Deficit reduction isn't getting the attention it deserves in this year's presidential campaign. Both parties are too busy trying to carve out an advantage among targeted niche voters to address the big issues like the federal debt. But the coming of the "fiscal cliff" on Jan. 1, when the Bush tax cuts expire and the sequestration of spending that Congress agreed to earlier takes effect, should bring deficits back into the spotlight.
If anyone were truly serious about doing something about the federal debt and deficit — and neither the highly touted Paul Ryan plan nor the Obama budget results in a balanced budget, just more (but smaller) deficits and more debt — here's what I'd suggest:
Step one: Eliminate the $4 million funding for each of the party conventions. If there's a bigger waste in the federal budget, I can't think of it offhand. It's only a million bucks a year per party, but it's the principle involved. Wasteful spending should be eliminated.
Step two: Reduce congressional staffing by 25 percent over a two- to five-year period. All reductions should be at the GS 9 level or above (i.e., don't just lay off receptionists, ticket takers and security guards). As far as possible, let attrition take care of the reduction, hence, the long transition period.
Step three: Reduce White House staffing by 25 percent ... See above; same rules.
Step four: Reduce Executive Branch and Judicial Branch staffing by 25 percent ... see above; same rules.
Step five: Eliminate federal funding for charities and state agencies by 50 percent over a 10-year period with the aim of eliminating them entirely.

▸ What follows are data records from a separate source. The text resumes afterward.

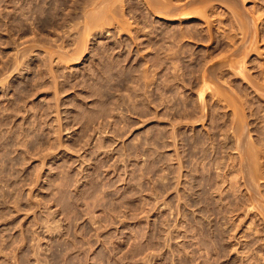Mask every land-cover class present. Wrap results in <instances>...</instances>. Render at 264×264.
<instances>
[{
    "label": "rangeland",
    "instance_id": "obj_1",
    "mask_svg": "<svg viewBox=\"0 0 264 264\" xmlns=\"http://www.w3.org/2000/svg\"><path fill=\"white\" fill-rule=\"evenodd\" d=\"M161 2L0 0V264H264V0Z\"/></svg>",
    "mask_w": 264,
    "mask_h": 264
},
{
    "label": "bare ground",
    "instance_id": "obj_2",
    "mask_svg": "<svg viewBox=\"0 0 264 264\" xmlns=\"http://www.w3.org/2000/svg\"><path fill=\"white\" fill-rule=\"evenodd\" d=\"M148 1V3L149 4H151V5H155L156 3H158V2H161V1H159V0H147ZM156 1V2H155ZM170 1H171V3H173L172 2V0H165V1H163V2H161L162 3V5H163V7H164V9L166 10V11H169V12H171V11H173V12H175V10L178 8V7H172V6H170ZM180 1V0H179ZM194 1H197V0H190V3L191 2H194ZM155 3V4H154ZM175 3H176V1H175ZM196 3V2H195ZM203 3V2H202ZM185 4V3H184ZM160 5V4H159ZM176 5H178V4H176ZM204 6V5H203ZM205 6H207V5H205ZM157 7V6H156ZM195 7V6H194ZM154 8V7H153ZM205 8V7H204ZM209 7L207 6V9H208ZM161 9H163V8H161ZM191 9V8H190ZM200 9V8H199ZM198 9V10H199ZM203 9V8H202ZM210 9V8H209ZM189 11V10H188ZM200 11V10H199ZM210 11V10H209ZM228 11V10H227ZM194 12V11H193ZM231 12V11H230ZM195 13V12H194ZM196 13H197V11H196ZM176 14V13H175ZM201 14V13H200ZM186 15V17H187V14H185ZM184 15V16H185ZM188 15H191V13L190 14H188ZM175 16V15H174ZM196 17V16H195ZM182 19V18H181ZM205 20H207V19H205ZM209 20V19H208ZM201 26V25H200ZM234 26V25H233ZM237 26V25H236ZM245 26V25H244ZM248 26H249V24H248ZM202 28V27H201ZM181 29V28H180ZM186 29V28H185ZM189 29V28H188ZM187 29V30H188ZM191 29V28H190ZM196 29V28H195ZM240 29H241V27H240ZM192 30H194V29H192ZM192 30H190V31H192ZM201 30V29H200ZM194 31H198V30H194ZM171 32V31H170ZM199 32V31H198ZM211 32V31H210ZM243 32V31H242ZM176 33V32H175ZM177 33H178V31H177ZM185 33V32H184ZM185 34H187V33H185ZM202 34V33H201ZM196 35H197V33H196ZM206 35V34H205ZM209 36V35H208ZM175 37V36H174ZM203 37V36H202ZM205 37V36H204ZM173 38V37H172ZM176 38V37H175ZM167 39V38H166ZM180 42V41H179ZM172 43H174V42H172ZM176 43V42H175ZM172 45V44H171ZM167 49V48H166ZM169 49V48H168ZM179 50V49H178ZM184 51V50H183ZM78 55V54H77ZM76 55V56H77ZM176 55V54H175ZM174 55V56H175ZM178 57V56H177ZM212 61V60H211ZM242 61V60H241ZM243 63V62H242ZM206 64V63H205ZM221 64V63H220ZM236 64H238V63H236ZM236 64H235V67L234 68H236ZM239 65V64H238ZM240 65H241V67H242V65L243 64H241V62H240ZM239 65V66H240ZM244 66V65H243ZM221 67V66H220ZM232 67V66H231ZM238 67V66H237ZM241 67H239V69H237V70H240V68ZM201 68V67H200ZM210 68V67H209ZM211 69H212V67H211ZM211 69L210 70H208V71H210L211 72ZM241 69H243V68H241ZM216 71V70H215ZM209 72V73H210ZM238 72V71H237ZM239 72H241V71H239ZM211 74H212V72H211ZM178 76V75H177ZM217 77H219V76H217ZM206 84V83H205ZM205 86V85H204ZM207 86V85H206ZM213 87V86H212ZM212 89V88H211ZM180 90V89H179ZM201 92V91H200ZM208 92V91H207ZM215 92V91H214ZM200 94V93H199ZM201 95V94H200ZM236 127V126H235ZM238 142V141H237ZM248 144V143H247ZM240 146V145H239ZM249 149V148H248ZM239 150H242V149H239ZM244 150V149H243ZM246 150V149H245ZM241 152H244V151H241ZM245 153V152H244ZM251 153V152H250ZM249 153V154H250ZM247 154V153H246ZM245 154V155H246ZM244 155V154H243ZM254 158V157H253ZM255 159V158H254ZM243 160V159H242ZM249 161V160H248ZM251 161V160H250ZM251 163V162H250ZM254 164V163H253ZM248 167H249V171L247 172V173H249L250 175H248V176H250V178H251V176H252V178H253V180H254V178L255 177H253V167H252V165L251 166H249L248 165ZM250 167H252V168H250ZM255 168V167H254ZM251 170H252V172H251ZM256 172V171H255ZM251 178V179H252ZM257 192V191H256Z\"/></svg>",
    "mask_w": 264,
    "mask_h": 264
}]
</instances>
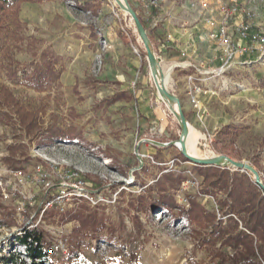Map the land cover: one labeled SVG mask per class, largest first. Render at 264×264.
Masks as SVG:
<instances>
[{"label": "rangeland", "instance_id": "rangeland-1", "mask_svg": "<svg viewBox=\"0 0 264 264\" xmlns=\"http://www.w3.org/2000/svg\"><path fill=\"white\" fill-rule=\"evenodd\" d=\"M197 1L126 0L161 70L176 64L166 86L199 132L198 149L249 164L264 186V57L256 51L216 73L219 48L209 32L201 34L203 13L191 6ZM221 1L248 7L264 24V0ZM15 4L19 28L4 39L9 50L0 48V181L13 192L4 197L0 187V260L14 254L29 261L17 237L36 227L53 241L58 264H216L221 240L199 246L211 227L187 218L190 200L217 210L215 197L176 146L180 125L157 97L130 14L114 0H17L8 7ZM245 59L252 63H238ZM48 62L54 75L36 88L24 73ZM190 75L210 91L200 111L188 99ZM8 93L36 116L34 131L17 118V106L7 105ZM53 132L62 138H50ZM221 165L254 182L250 170ZM59 171L80 173L92 200L70 199L63 212L42 213L23 194L41 201L45 191L35 176L58 184ZM172 199V210L163 206Z\"/></svg>", "mask_w": 264, "mask_h": 264}, {"label": "trees", "instance_id": "trees-1", "mask_svg": "<svg viewBox=\"0 0 264 264\" xmlns=\"http://www.w3.org/2000/svg\"><path fill=\"white\" fill-rule=\"evenodd\" d=\"M16 1L0 0V48L3 50L4 39H7V36H16L19 28L18 4H15L16 7H8V3L11 5ZM9 46L5 50H9ZM24 75L35 83L36 88H40L54 75V69L52 63L48 62L42 66L35 65L31 72L25 71ZM122 96V93L113 96L111 102L120 100ZM6 99L9 101L7 105L17 106L16 116L27 131H34L38 126L36 116L19 106L11 94L8 93ZM3 115L12 119V116L6 113ZM38 130L33 133L34 136L38 134ZM49 136L62 138L63 135L53 132ZM198 175L202 178L203 191L215 197L218 207L217 210H208L195 200L189 201L187 218L190 221L197 220L201 226L211 227L208 235L202 234L198 241L199 246L209 243L216 245L219 238L221 242L214 254L218 259L216 264H264V194L259 186L246 174L239 175L230 169L215 165L196 164L193 177ZM216 192H222L224 197L217 198ZM163 206L172 210L176 204L172 199L169 204ZM95 223L92 222L93 226ZM17 240L24 246L29 261L10 254L0 260L1 264H45L49 257L54 264H58L55 245L42 229H26ZM131 255L134 258V254ZM75 256L72 255L73 258Z\"/></svg>", "mask_w": 264, "mask_h": 264}, {"label": "built area", "instance_id": "built-area-1", "mask_svg": "<svg viewBox=\"0 0 264 264\" xmlns=\"http://www.w3.org/2000/svg\"><path fill=\"white\" fill-rule=\"evenodd\" d=\"M191 6H198L201 13H203L202 18L204 25L209 30V37L219 48L222 63L215 69L217 70L216 73L226 72L233 67L238 58L246 57V55L256 51L260 54L259 59L264 57V24L255 23L254 14L248 7L240 5L236 1L227 3L221 0H198L196 3L193 2ZM183 24H186V22L184 21ZM181 54L182 56L185 55L184 52ZM238 63L242 65L252 62L245 59ZM186 89L189 102L194 109L200 111L202 108L201 97L203 93L210 91H206L202 85L197 84L196 78H193L192 75L188 76ZM158 115L157 118L165 119L161 116L158 117ZM59 173L60 181L58 184L52 183L43 174L38 178L35 176L36 181L41 183L45 191L41 201L37 202L36 199H32L34 196L29 197L23 194L24 198L31 200L29 204L31 206L37 205L38 211L42 213L53 207L63 212L65 201L70 199L77 201L92 200L88 183L80 173L77 171H59ZM18 174H20L19 171L14 172V175ZM186 183L196 185L197 181L188 179ZM0 187L3 189L2 194L4 197H8L13 193L6 187L4 188L1 181ZM182 201L185 202L186 199L183 198ZM21 210L26 211L23 207H21Z\"/></svg>", "mask_w": 264, "mask_h": 264}, {"label": "water", "instance_id": "water-1", "mask_svg": "<svg viewBox=\"0 0 264 264\" xmlns=\"http://www.w3.org/2000/svg\"><path fill=\"white\" fill-rule=\"evenodd\" d=\"M125 2V5H126V11L130 14L131 18L134 20L138 30H139V33H140V36L142 38V42L144 44V47H145V50H146V56H147V60H148V64H149V67H150V71H151V74L152 75H156L157 73V61L159 60L154 51H153V48L150 44V41L145 33V30L143 29L139 19L137 18V16L135 15L134 11L131 9V7L129 6V4L126 2V0H124ZM162 84L158 83V91L161 95V98L162 100H164L167 105H168V109L173 113L174 117L177 119L179 125H180V133H179V139H181V136L184 134V124L187 123V120L186 118L184 117L183 115V112H182V108H181V105L179 103V100H178V97L176 95H174L173 93L171 92H168V91H165L164 89H162ZM170 91V90H169ZM176 104V107H174V105ZM174 145H176L175 142H173ZM177 146V145H176ZM178 149L181 151V153L187 158L189 159L190 161L194 162L195 165L196 164H200V165H208V166H213V165H220L218 162L219 160L217 158H213V159H210V160H194L190 157H188L183 149L178 146ZM229 158V157H227ZM229 161L231 163V166H233L235 169H240V170H243V169H248L250 170L253 175H254V183L257 184L258 186H261L264 188V186L261 184V181H260V176L259 174L249 165V164H246V163H241V162H236L232 159L229 158ZM221 166H226V165H221ZM244 171V170H243Z\"/></svg>", "mask_w": 264, "mask_h": 264}, {"label": "bare ground", "instance_id": "bare-ground-1", "mask_svg": "<svg viewBox=\"0 0 264 264\" xmlns=\"http://www.w3.org/2000/svg\"><path fill=\"white\" fill-rule=\"evenodd\" d=\"M114 2L117 5L121 6L125 12H127L124 0H114ZM156 64H157V66H156L157 67V73H156V75H152L150 73V79L155 85L157 97L162 100L161 95L158 91L157 85H158V83L159 84L161 83L162 89L170 92L166 85L168 84V82L170 80V72L176 66V64H172V65L168 66V69L165 72H163L161 70L159 60L157 61ZM162 101H164V100H162ZM174 107H176V104L174 105ZM198 136H199V132L195 129V127H193L190 123L187 122L186 124H184V134L181 136V139L179 141H177V146H180L183 149L184 153L188 157H190L194 160L204 161V160H210L213 158H217L219 160V162H218L219 164H225L228 166L231 165L229 158H227L226 156H218V155H215L214 153H209V154L208 153H206V154L202 153L197 147Z\"/></svg>", "mask_w": 264, "mask_h": 264}, {"label": "crops", "instance_id": "crops-1", "mask_svg": "<svg viewBox=\"0 0 264 264\" xmlns=\"http://www.w3.org/2000/svg\"><path fill=\"white\" fill-rule=\"evenodd\" d=\"M200 24H202V21H201V23ZM202 26H203V28H202V33L201 34H204V33H208L209 32V30H208V28L205 26V25H203L202 24ZM205 35V34H204ZM207 35V34H206Z\"/></svg>", "mask_w": 264, "mask_h": 264}]
</instances>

Step six: If implementation of these cuts to the bloated federal bureaucracy is not sufficient to eliminate the deficit and begin paying off the federal debt, rewrite the federal income tax code to make it simple and fair with just two or three tax rates and deductions only allowed for charitable contributions and child rearing expenses. Simplify the tax forms so that an entire return can fit on one page. Set the tax rates so that sufficient revenue comes in to pay for the smaller government and for paying off the federal debt.